* [Instructions for the task]: Print out each entry below exactly; do not carry over any image.

---+---

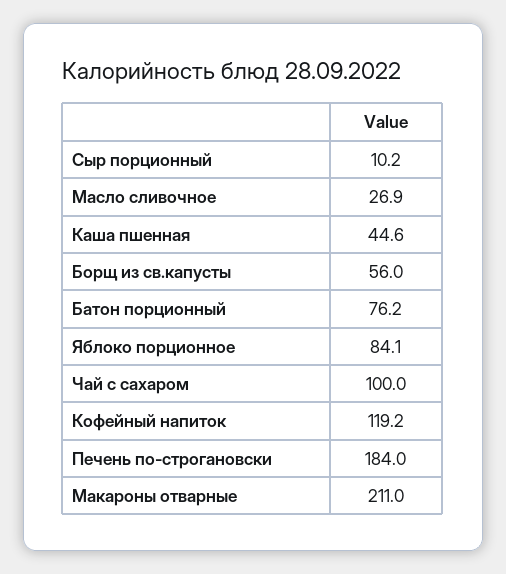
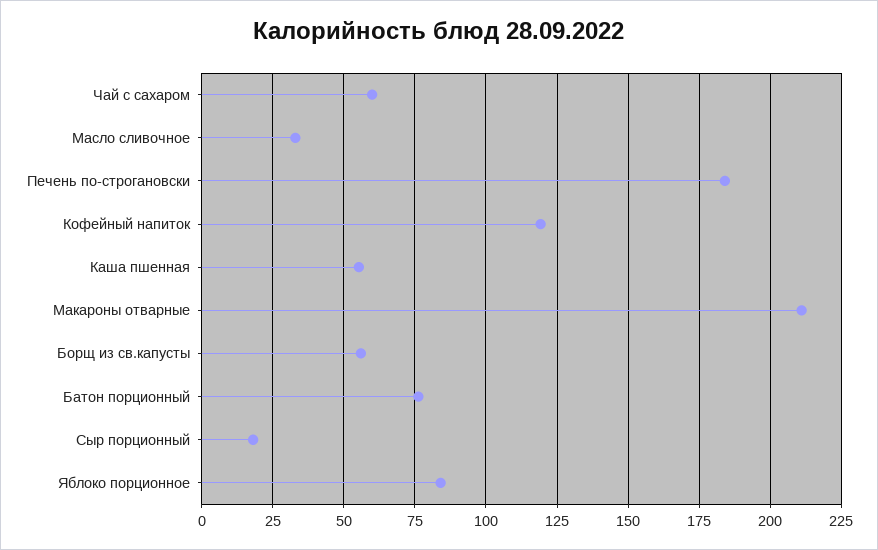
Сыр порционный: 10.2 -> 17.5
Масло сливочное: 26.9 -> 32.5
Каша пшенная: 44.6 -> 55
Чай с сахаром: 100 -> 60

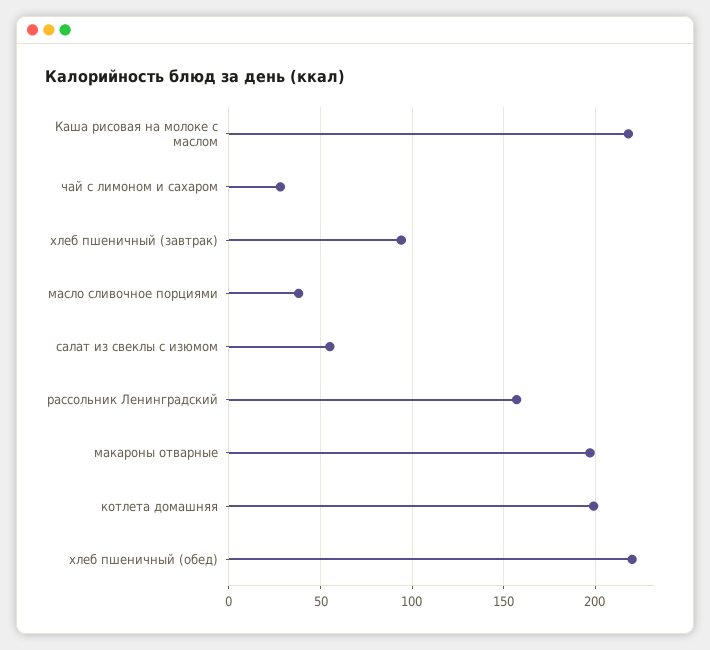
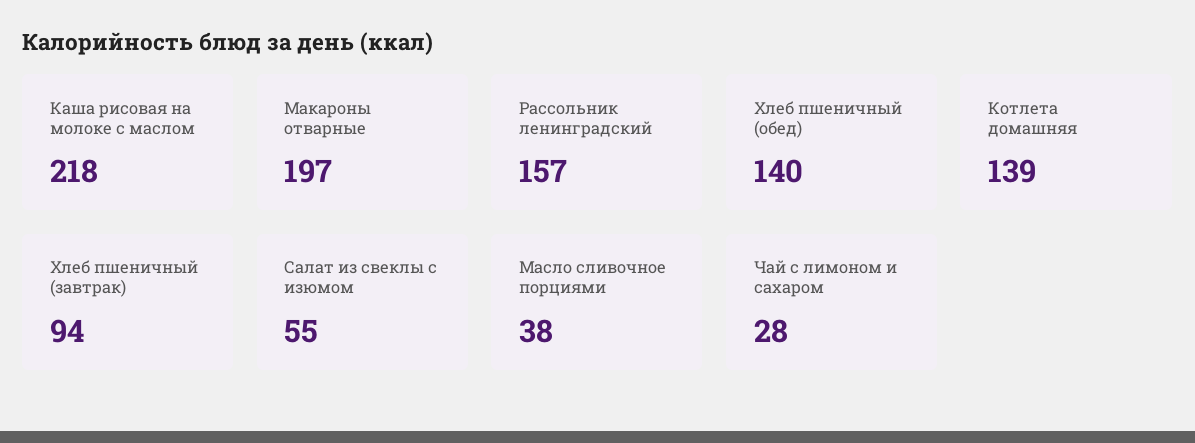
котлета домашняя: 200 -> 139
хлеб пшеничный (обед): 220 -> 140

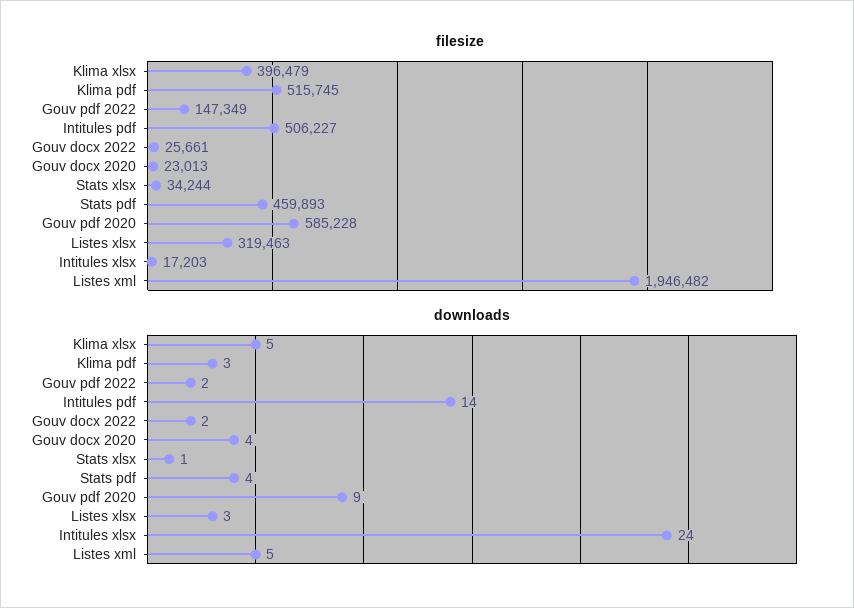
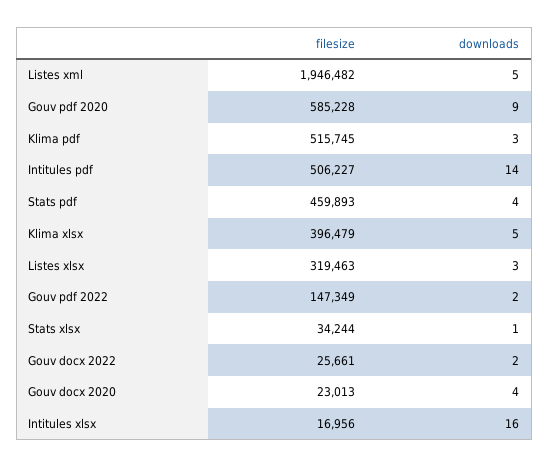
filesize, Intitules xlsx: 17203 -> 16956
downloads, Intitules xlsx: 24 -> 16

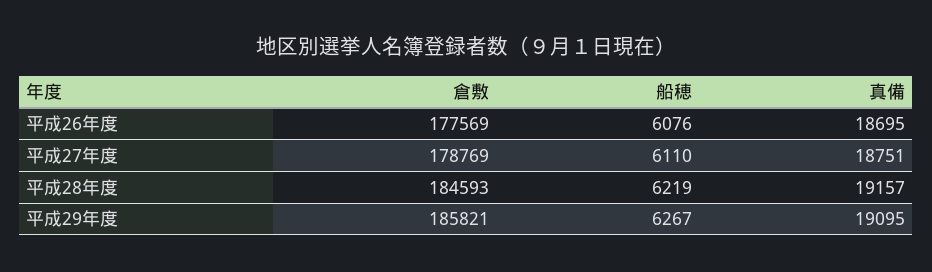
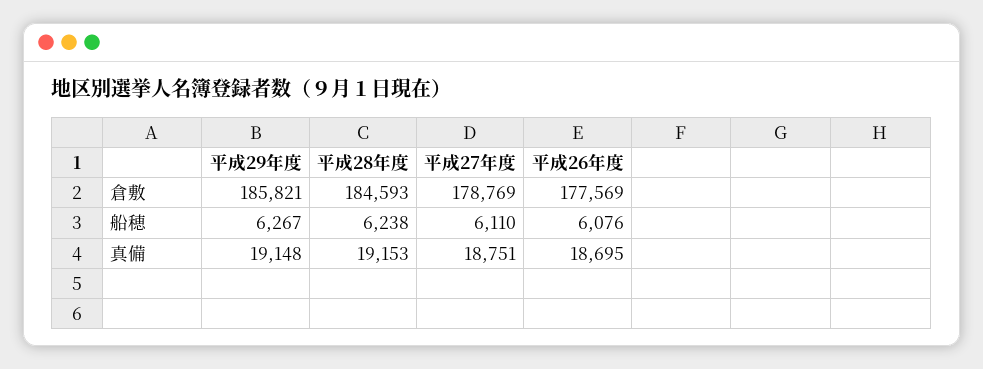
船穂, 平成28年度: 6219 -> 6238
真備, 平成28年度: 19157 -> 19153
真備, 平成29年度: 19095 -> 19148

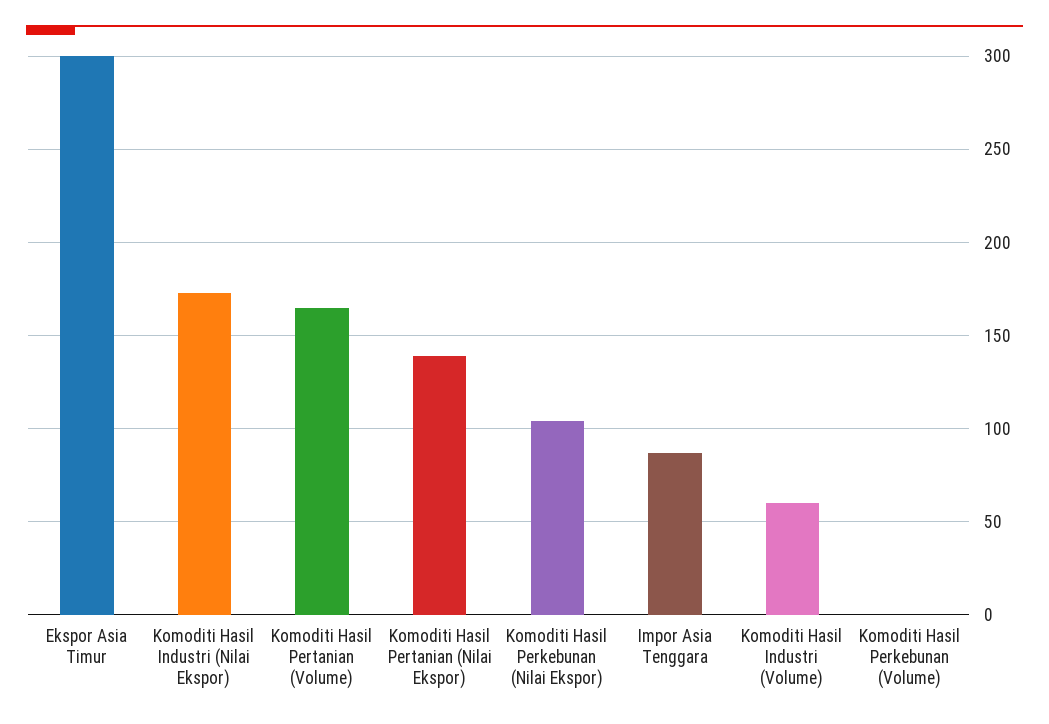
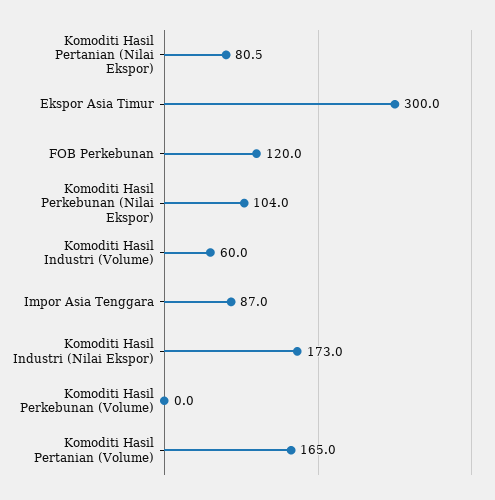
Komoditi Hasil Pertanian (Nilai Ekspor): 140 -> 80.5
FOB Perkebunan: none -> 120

---+---

* [Written response]:
Сыр порционный: 10.2 -> 17.5
Масло сливочное: 26.9 -> 32.5
Каша пшенная: 44.6 -> 55
Чай с сахаром: 100 -> 60

котлета домашняя: 200 -> 139
хлеб пшеничный (обед): 220 -> 140

filesize, Intitules xlsx: 17203 -> 16956
downloads, Intitules xlsx: 24 -> 16

船穂, 平成28年度: 6219 -> 6238
真備, 平成28年度: 19157 -> 19153
真備, 平成29年度: 19095 -> 19148

Komoditi Hasil Pertanian (Nilai Ekspor): 140 -> 80.5
FOB Perkebunan: none -> 120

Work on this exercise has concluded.